Question 4 True / False
The near-identical protein-coding sequences of humans and chimpanzees (~99% similar) indicate that phenotypic differences between the two species is expected to arise primarily from differences in gene copy number rather than from gene regulation.
TTrue
FFalse
Answer: False
Gene copy number variation is one factor, but a large proportion of human-chimpanzee phenotypic differences — brain size, limb proportions, facial structure, development timing — are attributable to cis-regulatory divergence: changes in enhancers, promoters, and silencers that alter the spatial, temporal, and quantitative expression of shared genes.
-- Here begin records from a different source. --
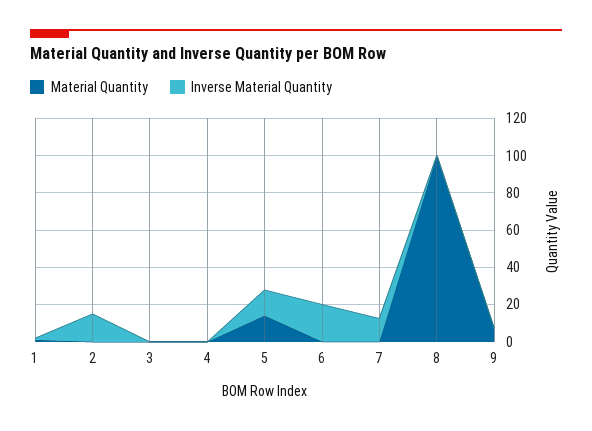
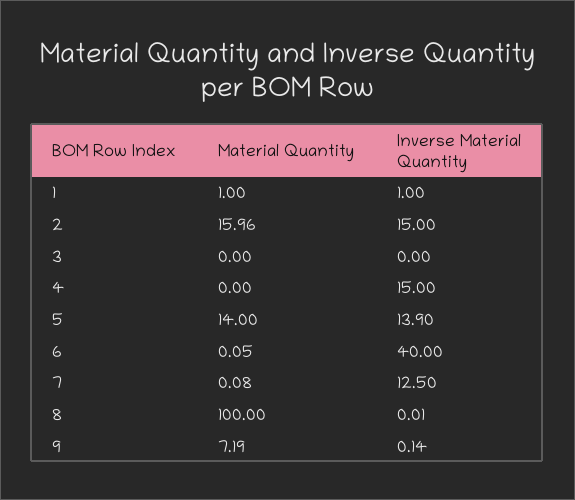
  {
    "Material Quantity": {
      "1": 1,
-     "2": 0,
+     "2": 15.96,
      "3": 0,
      "4": 0,
      "5": 14,
      "6": 0.05,
      "7": 0.08,
      "8": 100,
      "9": 7.19
    },
    "Inverse Material Quantity": {
      "1": 1,
      "2": 15,
      "3": 0,
-     "4": 0,
+     "4": 15,
      "5": 13.9,
-     "6": 20,
+     "6": 40,
      "7": 12.5,
      "8": 0.01,
      "9": 0.14
    }
  }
The fact that proteins are nearly identical is precisely what makes this a compelling case for regulatory evolution: the phenotypes diverged substantially while the protein toolkit remained nearly constant, which means expression differences (regulated by cis-elements) must account for much of the divergence.
Question 5 Short Answer
Why does the pleiotropy of most developmental genes make regulatory evolution preferable to coding sequence evolution as a mechanism for morphological adaptation?
Think about your answer, then reveal below.
Model answer: Pleiotropy means a gene is expressed in multiple tissues and developmental contexts, often performing essential functions in each. A coding mutation that improves the protein's performance in one context — say, making an enzyme more active in a limb bud — alters the protein's properties everywhere it is expressed, potentially disrupting its function in the gut, the nervous system, or elsewhere. The fitness cost of disrupting these other contexts may outweigh the benefit in the target tissue. Cis-regulatory elements are modular: a tissue-specific enhancer drives expression only in that tissue. A mutation in that enhancer can alter expression in the target tissue while leaving every other expression context intact, because each context has its own regulatory elements. This independence of regulatory modules means selection can fine-tune gene expression in one context without paying the pleiotropic cost, making cis-regulatory mutations far more likely to be selectively advantageous when morphological change in a specific tissue is needed.
This reasoning explains a broad empirical pattern: genes that are highly pleiotropic (expressed in many tissues, essential in most) tend to evolve slowly at the coding sequence level but show extensive regulatory divergence. The regulatory evolution provides a 'safe' path to phenotypic change that avoids disrupting essential conserved functions.